Letters to the editor
- Published: Thursday, 16 February 2017 10:00
- Written by Various
Why Congregation B’nai Jehudah supports refugees
The Temple, Congregation B’nai Jehudah loves refugees. We are committed to supporting refugees resettled in the Kansas City area, to educating the Jewish and general community about refugee resettlement, and to advocating to advance the cause of refugee resettlement and support in Kansas City and the United States.
We hold the firm conviction that this is our Jewish moral obligation. The Babylonian Talmud (Bava Metzia 36a), the Shulchan Aruch (Choshen Mishpat 228:2), and the Torah itself over and over again insist that we bear a responsibility to support the most vulnerable members of our society. And besides the Jewish value of loving the stranger as God does (Deuteronomy 10:18-19), we also bear deep Jewish memories of both the sting of being turned away and the blessed relief of being welcomed in when we have sought refuge. Both our values and our history compel us to act.

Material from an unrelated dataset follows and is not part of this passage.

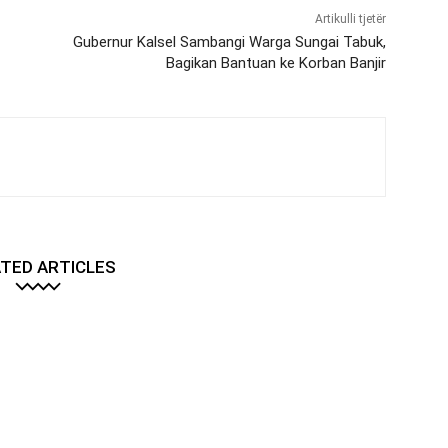
Artikulli tjetër
Gubernur Kalsel Sambangi Warga Sungai Tabuk,
Bagikan Bantuan ke Korban Banjir
TED ARTICLES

Are risks involved in resettling refugees? Yes. Is the work hard, costly and time-consuming? Absolutely. But those are the inevitable side effects of a powerful and counter-cultural ethical commitment. We at B’nai Jehudah are open to honest discussion considering all angles on this issue, and we invite all those who are interested in dialogue to reach out with comments and questions. We’ve drawn great inspiration from Jewish wisdom throughout the ages and turn to one another for continued learning and growth.
Overland Park, Kansas
Muslims need to solve Muslim problems
There is no systematic, state-sponsored campaign of anti-Muslim persecution in Muslim countries, so analogies to the systematic, state-sponsored campaign of anti-Jewish persecution and genocide in mid-20th century Europe are invalid. Jews were murdered solely because they were Jews.
The Jews of Europe did not have over 50 Jewish countries — as do Muslims — to turn to for culturally-similar refuge. Many of these countries chased out or killed virtually every one of their Jew or Christian citizens. Muslims, not Americans, are responsible for throwing so many lives into chaos. Only Muslims can solve the problems that created 1,000 years of ongoing fratricidal wars in the Muslim world.
Two wrongs don’t make a right
In his Feb. 9 letter (Muslim countries should welcome their own refugees), Lee Levin seeks “non-pejorative direct answers” to questions he raises about why Jews should assist Muslim refugees. I offer two non-pejorative direct answers, in the form of questions. First, since when do two wrongs make a right? Second, if Muslims are pricked, do they not, like we Jews, bleed?